16 November 1921, Pemerintah Belanda menetapkan Ujung Kulon sebagai cagar alam. Hal ini mempertegas aturan larangan membunuh, menjebak, menangkap satwa apapun di kawasan Ujung Kulon. Termasuk pembangunan kawasan permukiman. Meski begitu, tidak ada supervisi untuk memastikan bahwa hukum benar dipatuhi, dan waktu itu memang memasuki kawasan hutan di Ujung Kulon tidak dilarang.
Waktu itu, banyak laporan dan bukti bahwa badak dan satwa lain tetap saja diburu di Ujung Kulon pada 1930-an. Pada Februari 1930, seorang warga Tionghoa ditangkap karena menembak dan membunuh setidaknya dua badak di Ujung Kulon, meski kemudian dilepaskan. Hingga 1935, banyak laporan yang menyebutkan sejumlah besar badak jawa telah dibunuh secara ilegal di Ujung Kulon. Perburuan terus terjadi setidaknya saat Jepang menguasai Indonesia hingga 1945.
Dari para pemburu yang tertangkap, diperoleh keterangan bahwa perburuan badak semata-mata didasari pada tingginya permintaan akan cula untuk dijadikan obat, dan perdagangan cula ini menyebar ke berbagai tempat di Jawa.
Kesimpulan
Dampak dari letusan Kratatu terhadap kehidupan alam liar di Ujung Kulon tak dapat dipastikan secara pasti. Bisa jadi memang ada korban, atau bisa jadi satwa-satwa besar seperti badak mampu bertahan dari hantaman ombak, jika memang ombaknya jauh ke dalam hutan.
Tentu saja, ada dampak terhadap tumbuhan di hutan, karena masuknya air garam ke dalam tanah, namun apakah hal ini juga berdampak bagi turunnya populasi hewan di Ujung Kulon, juga tidak diketahui.
Tidak diketahui secara pasti populasi badak sebelum letusan Krakatau, dan laporan-laporan mengenai penampakan badak memang sangat jarang.

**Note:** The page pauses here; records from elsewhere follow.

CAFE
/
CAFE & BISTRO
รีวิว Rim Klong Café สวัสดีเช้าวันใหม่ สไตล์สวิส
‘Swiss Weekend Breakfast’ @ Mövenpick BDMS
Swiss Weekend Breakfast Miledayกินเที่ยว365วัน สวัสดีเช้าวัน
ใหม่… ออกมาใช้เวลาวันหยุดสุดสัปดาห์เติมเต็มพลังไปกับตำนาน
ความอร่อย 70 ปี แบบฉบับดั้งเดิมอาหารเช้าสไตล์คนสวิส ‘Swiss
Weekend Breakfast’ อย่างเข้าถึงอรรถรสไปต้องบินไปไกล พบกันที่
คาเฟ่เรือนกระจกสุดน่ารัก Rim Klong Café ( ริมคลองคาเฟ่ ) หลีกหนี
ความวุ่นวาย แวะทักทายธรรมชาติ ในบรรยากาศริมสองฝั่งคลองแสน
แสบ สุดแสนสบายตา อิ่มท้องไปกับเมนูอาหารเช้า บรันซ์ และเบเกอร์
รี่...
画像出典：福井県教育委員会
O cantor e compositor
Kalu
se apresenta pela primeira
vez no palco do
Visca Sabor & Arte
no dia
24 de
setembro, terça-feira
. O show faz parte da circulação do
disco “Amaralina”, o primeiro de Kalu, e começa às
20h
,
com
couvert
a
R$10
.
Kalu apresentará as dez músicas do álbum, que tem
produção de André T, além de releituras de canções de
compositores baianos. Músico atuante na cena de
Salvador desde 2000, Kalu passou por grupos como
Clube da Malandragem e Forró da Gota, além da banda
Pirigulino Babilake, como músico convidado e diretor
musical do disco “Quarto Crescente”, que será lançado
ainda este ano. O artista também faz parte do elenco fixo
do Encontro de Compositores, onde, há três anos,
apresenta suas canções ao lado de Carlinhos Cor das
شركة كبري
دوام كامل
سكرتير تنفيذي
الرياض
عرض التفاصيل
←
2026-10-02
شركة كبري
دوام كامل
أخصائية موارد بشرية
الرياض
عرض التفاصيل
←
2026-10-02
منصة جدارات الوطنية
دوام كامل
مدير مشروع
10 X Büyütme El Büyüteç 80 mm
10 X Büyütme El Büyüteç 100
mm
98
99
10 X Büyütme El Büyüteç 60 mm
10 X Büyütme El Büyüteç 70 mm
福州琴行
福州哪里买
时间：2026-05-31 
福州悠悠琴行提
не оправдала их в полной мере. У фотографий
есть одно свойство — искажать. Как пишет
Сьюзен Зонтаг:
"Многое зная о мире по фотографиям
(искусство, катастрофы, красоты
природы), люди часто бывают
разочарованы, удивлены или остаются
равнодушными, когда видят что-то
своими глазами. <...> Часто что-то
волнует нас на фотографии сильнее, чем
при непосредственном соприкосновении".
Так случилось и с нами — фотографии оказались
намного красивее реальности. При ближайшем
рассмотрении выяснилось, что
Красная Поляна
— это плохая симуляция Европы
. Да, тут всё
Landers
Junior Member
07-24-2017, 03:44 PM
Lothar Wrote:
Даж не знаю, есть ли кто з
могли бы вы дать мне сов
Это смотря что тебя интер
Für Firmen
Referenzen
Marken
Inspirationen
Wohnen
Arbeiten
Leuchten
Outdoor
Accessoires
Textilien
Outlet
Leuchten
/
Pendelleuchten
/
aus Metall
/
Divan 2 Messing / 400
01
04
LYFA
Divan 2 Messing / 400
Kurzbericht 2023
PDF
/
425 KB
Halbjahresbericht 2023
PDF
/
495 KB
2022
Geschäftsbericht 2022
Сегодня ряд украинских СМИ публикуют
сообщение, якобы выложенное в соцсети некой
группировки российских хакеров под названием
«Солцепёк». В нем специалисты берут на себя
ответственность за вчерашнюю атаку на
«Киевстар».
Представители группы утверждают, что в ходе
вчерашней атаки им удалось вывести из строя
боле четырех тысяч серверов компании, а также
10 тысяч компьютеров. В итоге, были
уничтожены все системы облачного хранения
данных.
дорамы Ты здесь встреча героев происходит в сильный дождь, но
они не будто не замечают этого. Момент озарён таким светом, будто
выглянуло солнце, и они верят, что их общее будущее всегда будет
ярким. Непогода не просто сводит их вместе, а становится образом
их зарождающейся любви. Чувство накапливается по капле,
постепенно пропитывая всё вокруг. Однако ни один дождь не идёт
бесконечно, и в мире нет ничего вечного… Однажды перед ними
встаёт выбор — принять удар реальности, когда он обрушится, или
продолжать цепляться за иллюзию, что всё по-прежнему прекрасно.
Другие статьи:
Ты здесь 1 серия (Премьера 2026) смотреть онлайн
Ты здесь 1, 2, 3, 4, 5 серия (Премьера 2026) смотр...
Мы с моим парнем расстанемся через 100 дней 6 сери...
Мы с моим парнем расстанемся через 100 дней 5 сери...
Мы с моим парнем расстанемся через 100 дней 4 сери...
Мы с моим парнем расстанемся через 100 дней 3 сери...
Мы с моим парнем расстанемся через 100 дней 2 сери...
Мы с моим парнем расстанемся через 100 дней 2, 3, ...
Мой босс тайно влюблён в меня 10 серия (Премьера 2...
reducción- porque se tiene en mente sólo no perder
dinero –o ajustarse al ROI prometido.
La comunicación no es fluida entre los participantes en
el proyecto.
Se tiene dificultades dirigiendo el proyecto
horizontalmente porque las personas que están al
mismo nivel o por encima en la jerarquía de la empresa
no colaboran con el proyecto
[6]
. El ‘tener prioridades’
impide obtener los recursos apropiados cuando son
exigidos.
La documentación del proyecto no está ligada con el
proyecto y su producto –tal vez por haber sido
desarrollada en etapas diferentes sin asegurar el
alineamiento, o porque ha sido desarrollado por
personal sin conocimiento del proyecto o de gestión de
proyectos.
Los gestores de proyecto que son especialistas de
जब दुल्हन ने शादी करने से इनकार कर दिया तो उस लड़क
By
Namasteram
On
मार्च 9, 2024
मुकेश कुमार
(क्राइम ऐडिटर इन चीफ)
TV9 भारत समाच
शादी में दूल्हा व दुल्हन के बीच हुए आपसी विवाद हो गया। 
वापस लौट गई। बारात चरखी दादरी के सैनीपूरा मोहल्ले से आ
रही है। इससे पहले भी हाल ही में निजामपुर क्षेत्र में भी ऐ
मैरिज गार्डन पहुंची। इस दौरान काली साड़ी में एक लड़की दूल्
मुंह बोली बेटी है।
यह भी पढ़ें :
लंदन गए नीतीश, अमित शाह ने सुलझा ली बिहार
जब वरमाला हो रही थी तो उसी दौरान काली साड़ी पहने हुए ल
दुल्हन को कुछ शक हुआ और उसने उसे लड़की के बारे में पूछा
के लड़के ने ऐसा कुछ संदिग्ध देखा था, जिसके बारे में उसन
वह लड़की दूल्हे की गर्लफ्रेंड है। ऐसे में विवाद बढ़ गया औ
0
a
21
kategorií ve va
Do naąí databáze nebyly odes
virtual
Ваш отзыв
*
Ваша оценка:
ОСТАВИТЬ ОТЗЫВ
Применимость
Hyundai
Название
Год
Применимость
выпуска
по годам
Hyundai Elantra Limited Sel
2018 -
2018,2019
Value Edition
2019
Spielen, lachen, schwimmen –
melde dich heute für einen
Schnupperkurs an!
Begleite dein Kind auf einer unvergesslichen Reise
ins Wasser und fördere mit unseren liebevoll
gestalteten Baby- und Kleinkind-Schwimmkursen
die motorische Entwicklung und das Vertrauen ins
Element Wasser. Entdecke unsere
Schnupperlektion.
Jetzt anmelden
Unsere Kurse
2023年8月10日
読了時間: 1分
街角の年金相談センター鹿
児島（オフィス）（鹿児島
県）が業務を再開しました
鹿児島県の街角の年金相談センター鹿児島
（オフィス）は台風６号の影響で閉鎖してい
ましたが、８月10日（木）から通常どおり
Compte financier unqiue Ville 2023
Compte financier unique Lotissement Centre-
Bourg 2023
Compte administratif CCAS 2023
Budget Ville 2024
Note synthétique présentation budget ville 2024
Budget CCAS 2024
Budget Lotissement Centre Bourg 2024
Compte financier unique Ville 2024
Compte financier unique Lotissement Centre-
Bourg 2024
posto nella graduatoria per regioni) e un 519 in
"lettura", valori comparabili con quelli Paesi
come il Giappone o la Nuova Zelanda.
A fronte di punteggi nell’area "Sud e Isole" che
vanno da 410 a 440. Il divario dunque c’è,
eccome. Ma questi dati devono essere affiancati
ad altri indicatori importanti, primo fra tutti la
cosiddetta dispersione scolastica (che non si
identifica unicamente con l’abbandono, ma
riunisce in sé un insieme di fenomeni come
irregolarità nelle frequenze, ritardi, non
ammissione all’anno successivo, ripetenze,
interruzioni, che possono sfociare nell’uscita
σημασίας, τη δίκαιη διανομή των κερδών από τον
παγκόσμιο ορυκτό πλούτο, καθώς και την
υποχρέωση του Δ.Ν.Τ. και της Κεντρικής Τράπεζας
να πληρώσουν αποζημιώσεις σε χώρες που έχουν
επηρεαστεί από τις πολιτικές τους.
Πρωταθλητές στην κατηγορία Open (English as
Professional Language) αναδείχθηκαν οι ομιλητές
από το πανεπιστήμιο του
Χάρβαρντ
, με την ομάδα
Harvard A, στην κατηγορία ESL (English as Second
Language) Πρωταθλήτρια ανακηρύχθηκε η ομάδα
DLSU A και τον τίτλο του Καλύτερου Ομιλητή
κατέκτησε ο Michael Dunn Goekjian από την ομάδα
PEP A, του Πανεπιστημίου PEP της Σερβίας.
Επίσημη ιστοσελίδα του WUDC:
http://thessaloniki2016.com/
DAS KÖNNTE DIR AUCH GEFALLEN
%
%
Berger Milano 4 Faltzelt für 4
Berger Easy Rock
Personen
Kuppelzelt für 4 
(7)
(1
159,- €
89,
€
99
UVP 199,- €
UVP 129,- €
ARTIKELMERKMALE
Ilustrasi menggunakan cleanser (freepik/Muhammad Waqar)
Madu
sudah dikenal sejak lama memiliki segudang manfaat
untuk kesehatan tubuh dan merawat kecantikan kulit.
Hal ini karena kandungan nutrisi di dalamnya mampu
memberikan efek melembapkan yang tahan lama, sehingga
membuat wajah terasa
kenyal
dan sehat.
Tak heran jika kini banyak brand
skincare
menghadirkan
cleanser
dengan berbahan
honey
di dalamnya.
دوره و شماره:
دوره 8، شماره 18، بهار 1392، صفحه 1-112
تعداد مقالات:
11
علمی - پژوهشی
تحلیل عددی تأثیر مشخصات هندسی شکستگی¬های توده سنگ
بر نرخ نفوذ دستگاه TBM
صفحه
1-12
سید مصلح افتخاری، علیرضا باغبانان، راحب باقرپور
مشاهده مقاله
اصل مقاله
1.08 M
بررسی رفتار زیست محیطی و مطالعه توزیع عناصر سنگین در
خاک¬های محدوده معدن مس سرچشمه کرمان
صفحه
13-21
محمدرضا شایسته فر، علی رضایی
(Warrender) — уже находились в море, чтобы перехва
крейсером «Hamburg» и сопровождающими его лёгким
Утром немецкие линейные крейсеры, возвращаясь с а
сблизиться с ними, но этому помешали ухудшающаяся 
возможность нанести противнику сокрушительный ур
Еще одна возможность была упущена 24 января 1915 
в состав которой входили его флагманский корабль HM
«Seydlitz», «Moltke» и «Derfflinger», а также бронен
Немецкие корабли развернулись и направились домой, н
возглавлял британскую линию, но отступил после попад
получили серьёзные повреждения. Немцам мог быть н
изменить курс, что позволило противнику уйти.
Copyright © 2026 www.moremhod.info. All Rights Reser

Apakah populasi mereka yang terdampak hebat karena letusan tersebut, juga tidak diketahui karena tidak adanya literatur mengenai hal tersebut.
Namun, sejak letusan Krakatau, laporan penampakan badak jawa masih sering didapatkan secara reguler. Secara singkat, bisa disimpulkan bahwa kecilnya populasi badak jawa bukan karena letusan Krakatau 1883, namun karena perburuan dan pembunuhan. Untuk diambil culanya.